■ What is being asked
Pictures stay out; everything else in the listing below is to be restated word for word.

--- Data block Enclosed Below ---

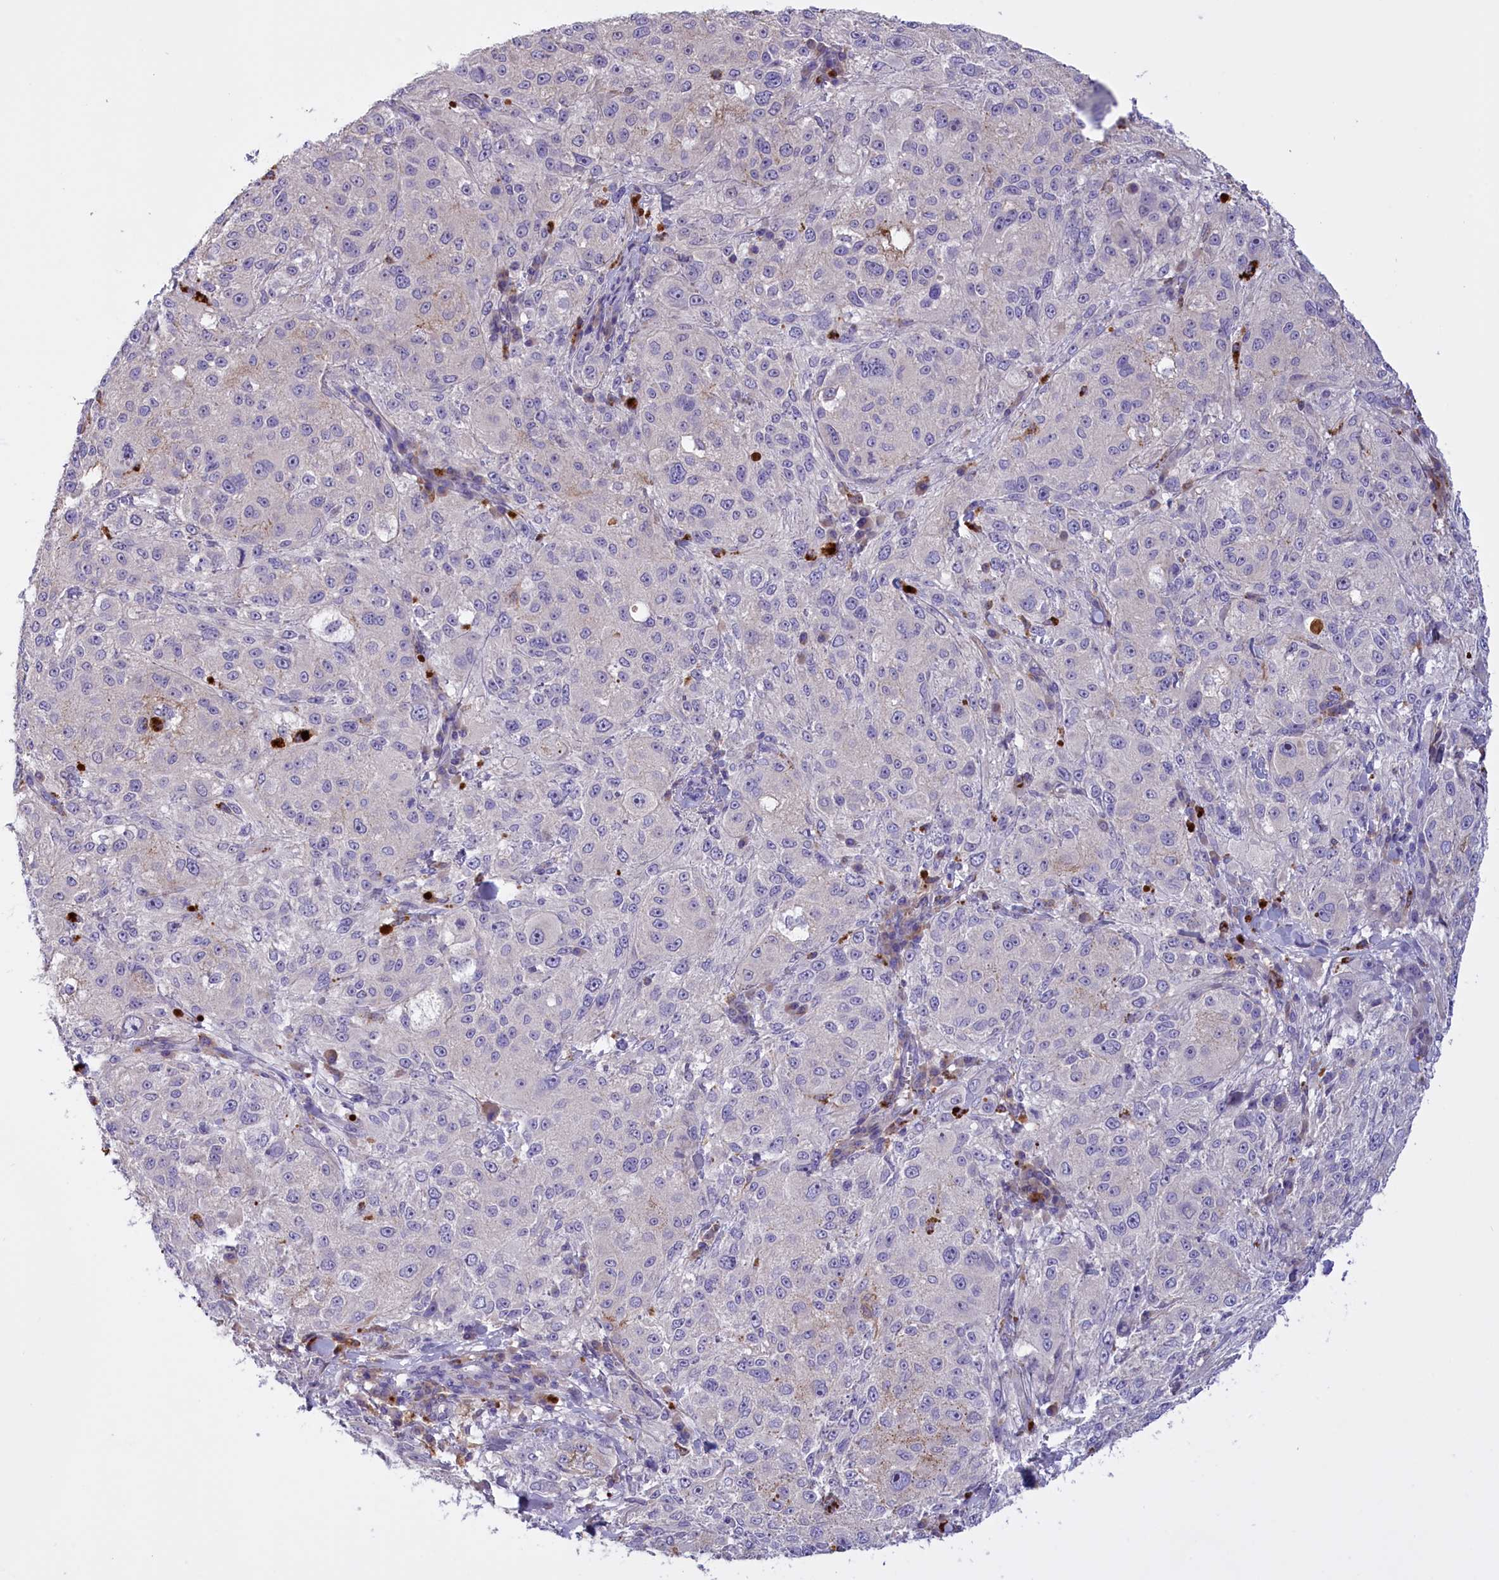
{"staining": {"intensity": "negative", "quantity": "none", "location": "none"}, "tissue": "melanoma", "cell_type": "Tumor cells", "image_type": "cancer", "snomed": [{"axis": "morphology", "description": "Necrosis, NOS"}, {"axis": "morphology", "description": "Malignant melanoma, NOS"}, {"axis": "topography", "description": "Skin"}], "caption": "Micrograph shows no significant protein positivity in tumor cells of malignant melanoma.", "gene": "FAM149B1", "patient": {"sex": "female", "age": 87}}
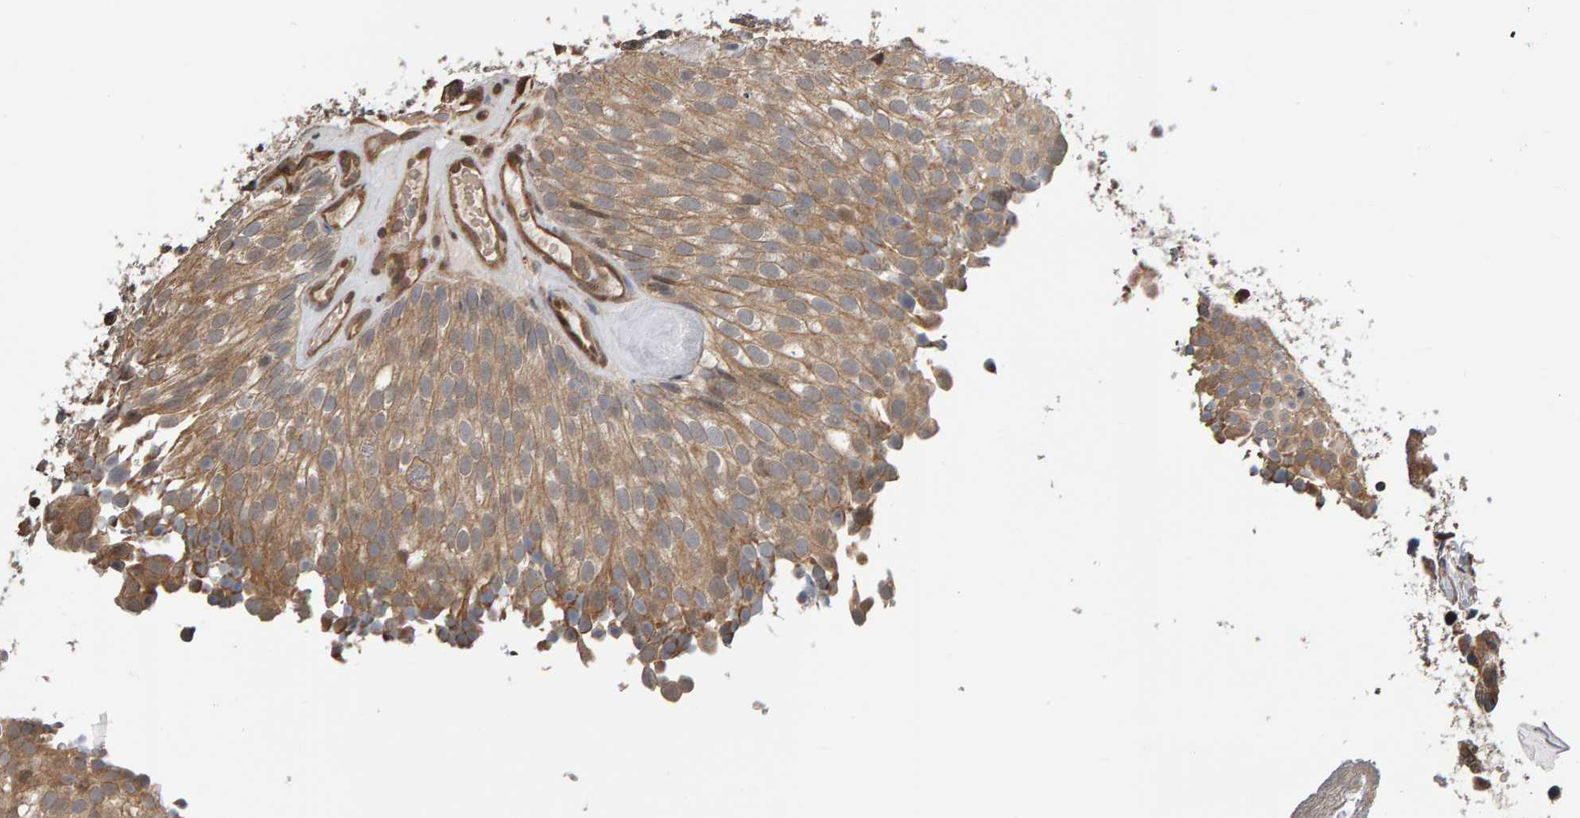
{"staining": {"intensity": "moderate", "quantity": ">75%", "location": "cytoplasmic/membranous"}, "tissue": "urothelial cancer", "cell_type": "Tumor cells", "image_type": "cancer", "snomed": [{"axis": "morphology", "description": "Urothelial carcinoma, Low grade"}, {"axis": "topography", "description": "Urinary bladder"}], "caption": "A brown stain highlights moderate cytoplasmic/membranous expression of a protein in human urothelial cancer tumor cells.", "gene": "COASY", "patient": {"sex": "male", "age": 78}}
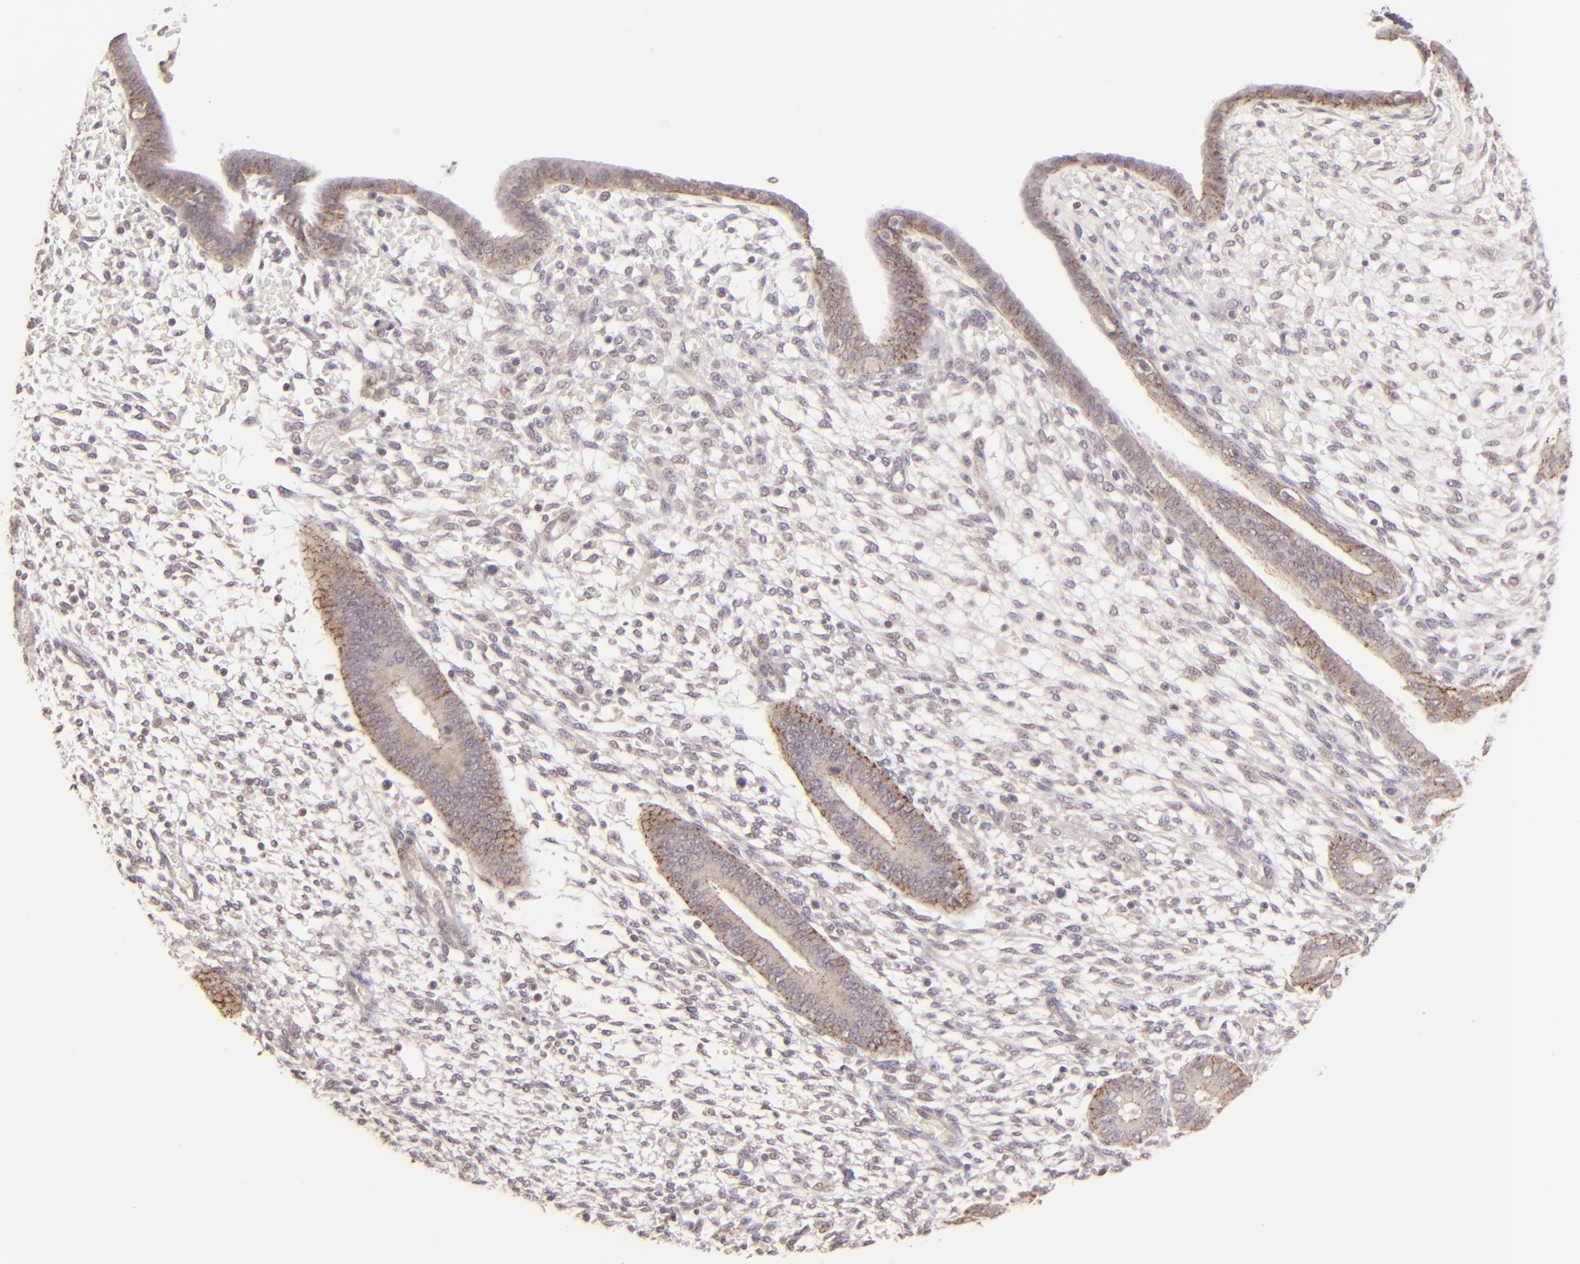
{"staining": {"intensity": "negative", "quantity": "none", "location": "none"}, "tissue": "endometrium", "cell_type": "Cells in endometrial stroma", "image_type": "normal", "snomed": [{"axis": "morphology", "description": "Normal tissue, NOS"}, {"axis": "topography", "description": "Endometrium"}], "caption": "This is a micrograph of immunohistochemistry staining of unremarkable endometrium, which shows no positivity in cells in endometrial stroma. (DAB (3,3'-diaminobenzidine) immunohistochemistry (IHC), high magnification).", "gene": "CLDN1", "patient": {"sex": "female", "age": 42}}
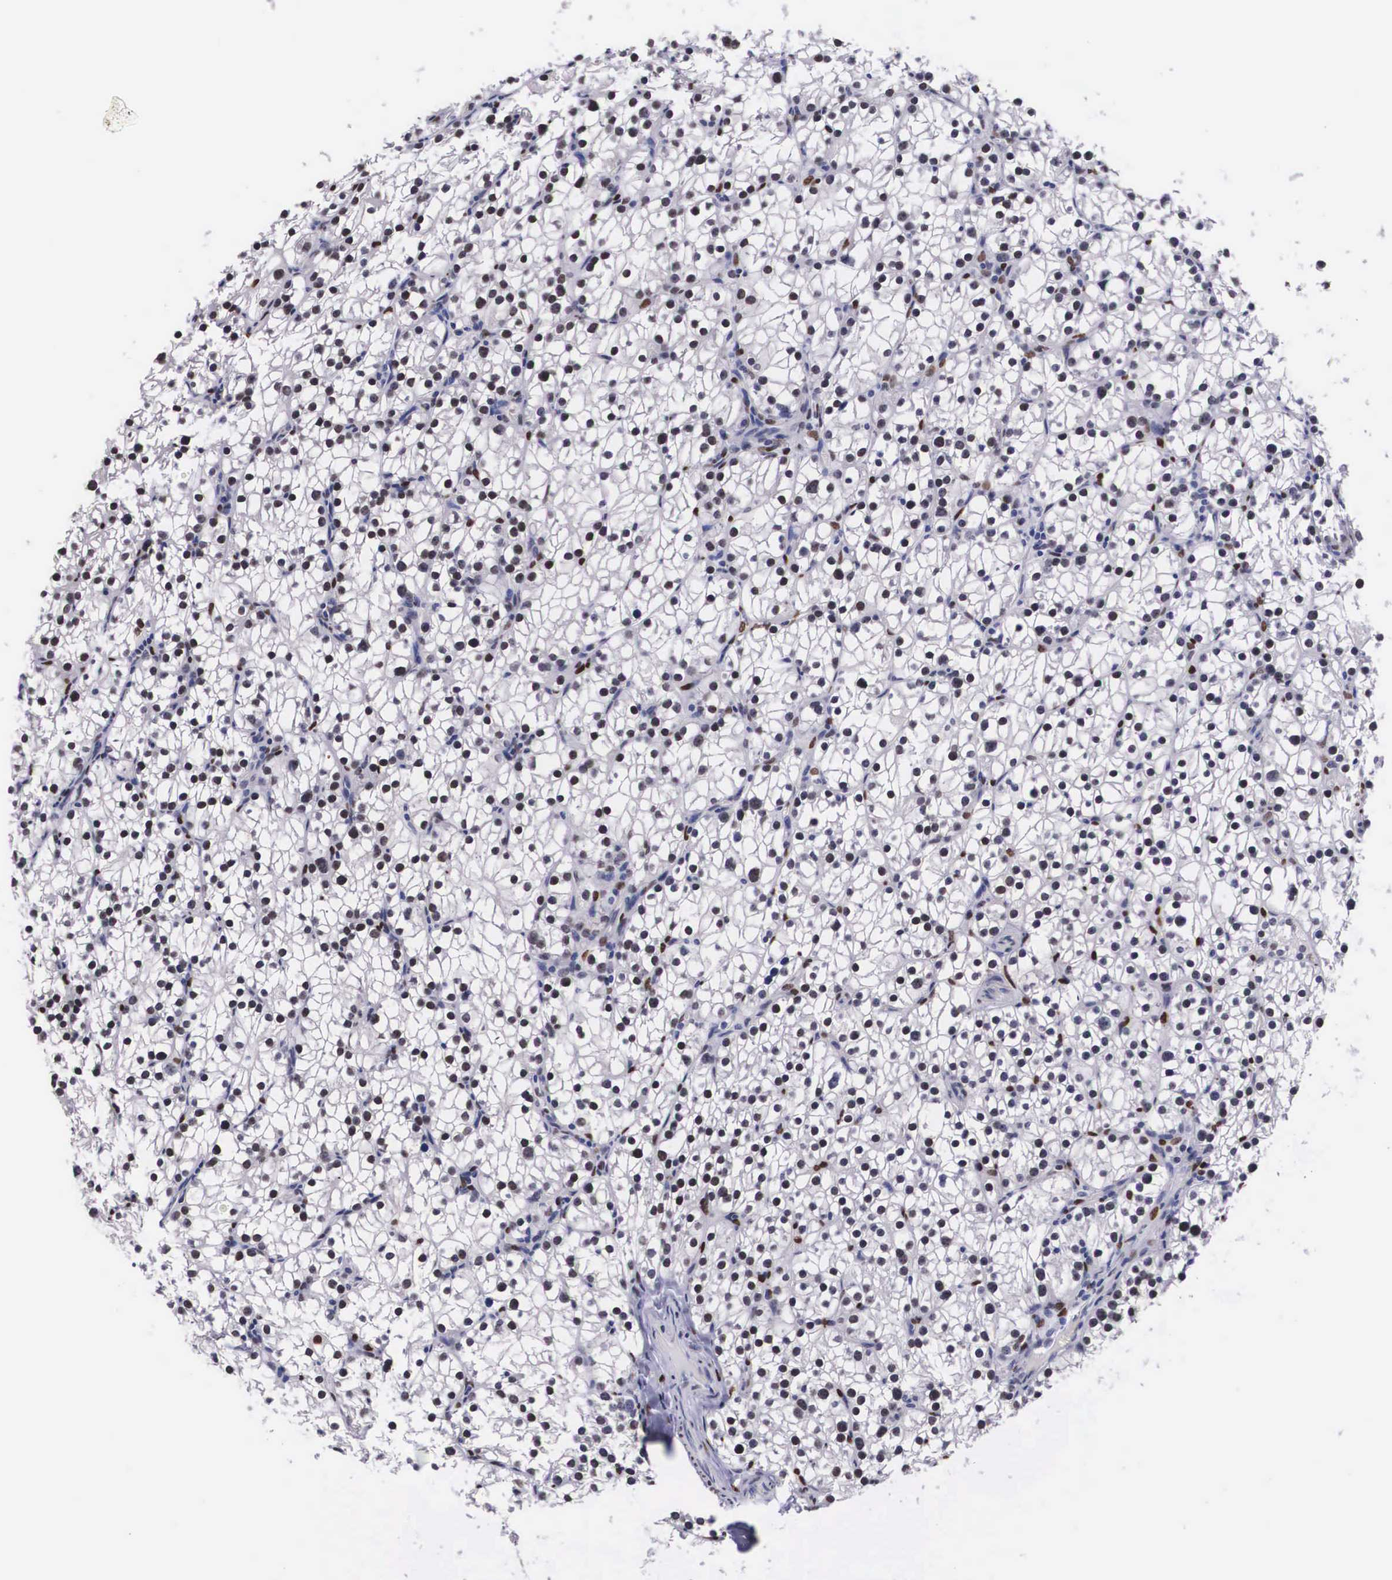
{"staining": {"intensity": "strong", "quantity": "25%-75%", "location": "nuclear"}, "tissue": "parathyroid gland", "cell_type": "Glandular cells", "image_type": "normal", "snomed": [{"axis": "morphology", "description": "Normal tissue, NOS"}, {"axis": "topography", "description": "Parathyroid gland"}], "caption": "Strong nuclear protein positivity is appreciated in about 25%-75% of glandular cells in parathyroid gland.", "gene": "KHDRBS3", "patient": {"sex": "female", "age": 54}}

--- End of Enclosed Data block ---

■ Answer section
{"staining": {"intensity": "negative", "quantity": "none", "location": "none"}, "tissue": "melanoma", "cell_type": "Tumor cells", "image_type": "cancer", "snomed": [{"axis": "morphology", "description": "Necrosis, NOS"}, {"axis": "morphology", "description": "Malignant melanoma, NOS"}, {"axis": "topography", "description": "Skin"}], "caption": "Micrograph shows no significant protein positivity in tumor cells of malignant melanoma.", "gene": "FAM149B1", "patient": {"sex": "female", "age": 87}}
{"staining": {"intensity": "moderate", "quantity": ">75%", "location": "cytoplasmic/membranous"}, "tissue": "urothelial cancer", "cell_type": "Tumor cells", "image_type": "cancer", "snomed": [{"axis": "morphology", "description": "Urothelial carcinoma, Low grade"}, {"axis": "topography", "description": "Urinary bladder"}], "caption": "A brown stain highlights moderate cytoplasmic/membranous expression of a protein in human urothelial cancer tumor cells.", "gene": "COASY", "patient": {"sex": "male", "age": 78}}
{"staining": {"intensity": "negative", "quantity": "none", "location": "none"}, "tissue": "endometrium", "cell_type": "Cells in endometrial stroma", "image_type": "normal", "snomed": [{"axis": "morphology", "description": "Normal tissue, NOS"}, {"axis": "topography", "description": "Endometrium"}], "caption": "This is a micrograph of immunohistochemistry staining of unremarkable endometrium, which shows no positivity in cells in endometrial stroma. (DAB (3,3'-diaminobenzidine) immunohistochemistry (IHC), high magnification).", "gene": "CLDN1", "patient": {"sex": "female", "age": 42}}
{"staining": {"intensity": "strong", "quantity": "25%-75%", "location": "nuclear"}, "tissue": "parathyroid gland", "cell_type": "Glandular cells", "image_type": "normal", "snomed": [{"axis": "morphology", "description": "Normal tissue, NOS"}, {"axis": "topography", "description": "Parathyroid gland"}], "caption": "Strong nuclear protein positivity is appreciated in about 25%-75% of glandular cells in parathyroid gland.", "gene": "KHDRBS3", "patient": {"sex": "female", "age": 54}}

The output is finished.